“Dad, can you buy me a guitar because I want to play the guitar? Like this,” my eldest daughter tells me as she strums a pretend guitar.
The seven-year-old doesn’t wait for a response.
“I want to take lessons. An electric guitar. And I’ll need a microphone. Not a toy one, a real one. Cause we’re going to play rock and roll. I’m going to sing and play the guitar, and my friends are going to play other instruments. We’ll be a band.”
She tells me the lineup.
“And will you have a name for the band?” I ask.

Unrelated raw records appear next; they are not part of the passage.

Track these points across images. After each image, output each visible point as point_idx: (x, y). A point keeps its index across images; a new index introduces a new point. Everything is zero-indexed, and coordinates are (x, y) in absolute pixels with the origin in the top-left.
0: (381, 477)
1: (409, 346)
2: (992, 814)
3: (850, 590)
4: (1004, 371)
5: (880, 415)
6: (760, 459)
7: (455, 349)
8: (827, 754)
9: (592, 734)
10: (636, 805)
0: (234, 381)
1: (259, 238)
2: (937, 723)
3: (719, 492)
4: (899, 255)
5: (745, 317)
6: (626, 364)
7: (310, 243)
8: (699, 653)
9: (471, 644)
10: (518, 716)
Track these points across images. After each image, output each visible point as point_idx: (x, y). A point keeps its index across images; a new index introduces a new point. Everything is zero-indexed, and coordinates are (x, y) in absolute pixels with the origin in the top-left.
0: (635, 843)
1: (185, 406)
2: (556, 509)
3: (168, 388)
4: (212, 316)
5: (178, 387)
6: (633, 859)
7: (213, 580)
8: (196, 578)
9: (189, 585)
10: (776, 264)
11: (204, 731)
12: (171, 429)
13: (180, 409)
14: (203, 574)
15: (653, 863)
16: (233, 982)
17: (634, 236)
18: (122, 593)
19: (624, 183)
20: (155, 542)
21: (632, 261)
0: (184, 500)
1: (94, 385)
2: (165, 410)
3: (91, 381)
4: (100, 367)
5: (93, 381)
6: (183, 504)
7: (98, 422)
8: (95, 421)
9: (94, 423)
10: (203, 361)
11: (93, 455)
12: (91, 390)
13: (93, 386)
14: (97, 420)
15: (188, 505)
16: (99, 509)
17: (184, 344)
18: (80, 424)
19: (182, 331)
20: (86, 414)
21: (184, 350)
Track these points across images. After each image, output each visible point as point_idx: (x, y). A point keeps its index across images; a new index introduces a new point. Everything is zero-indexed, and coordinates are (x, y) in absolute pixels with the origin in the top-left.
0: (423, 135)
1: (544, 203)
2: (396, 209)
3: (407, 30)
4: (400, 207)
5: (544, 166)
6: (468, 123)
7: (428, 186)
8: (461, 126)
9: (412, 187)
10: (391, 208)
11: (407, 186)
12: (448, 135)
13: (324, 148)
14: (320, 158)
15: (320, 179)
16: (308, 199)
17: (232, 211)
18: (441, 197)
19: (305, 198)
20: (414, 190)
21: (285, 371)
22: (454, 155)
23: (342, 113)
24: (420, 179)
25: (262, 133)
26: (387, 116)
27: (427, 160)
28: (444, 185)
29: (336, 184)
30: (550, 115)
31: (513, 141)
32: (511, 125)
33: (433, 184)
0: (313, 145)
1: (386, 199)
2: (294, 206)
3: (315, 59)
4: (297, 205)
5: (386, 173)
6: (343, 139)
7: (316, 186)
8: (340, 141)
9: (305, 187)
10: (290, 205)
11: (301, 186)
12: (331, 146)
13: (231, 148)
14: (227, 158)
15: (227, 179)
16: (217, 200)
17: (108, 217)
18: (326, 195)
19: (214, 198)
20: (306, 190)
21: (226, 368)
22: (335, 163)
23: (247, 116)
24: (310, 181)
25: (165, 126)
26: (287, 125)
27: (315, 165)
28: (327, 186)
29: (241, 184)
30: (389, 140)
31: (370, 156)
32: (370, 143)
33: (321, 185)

“We don’t know yet, but we’re going to play in the street. We’ll make money from people who come to listen to us. Coins and maybe some bills.”
“That’d be good.”
“So?”
“So, what?”
“Guitar lessons, Dad. When do I start?”
“Soon,” I say, thinking my eldest is truly growing up and the days are vanishing of “Dora the Explorer” and the “Tellitubbies” and catching fairy dust in the sunrays beaming into the house through the windows. We used to look for monsters in darkened rooms, and dodge bats and witches in the woods. Now we’ll be learning chords. Her friends will come over to practice. They’ll hang out in her room with the door closed, writing lyrics and turning up the amps. They’ll jam. They’ll dig this band and that band, influences that will set the course for their music. They’ll be a band and they will play their first gig on the street for all the public to see.
I once played bass in a band when I was a kid, but we never made it out of the garage. We never made it onto a flyer for a concert at the Federal Building in West L.A., my home town.
My daughter will play on the street. That’s brave, that’s guts. I like it. It’s good to dream large.
“Okay, then,” I tell me daughter. “Let’s find you a guitar instructor.”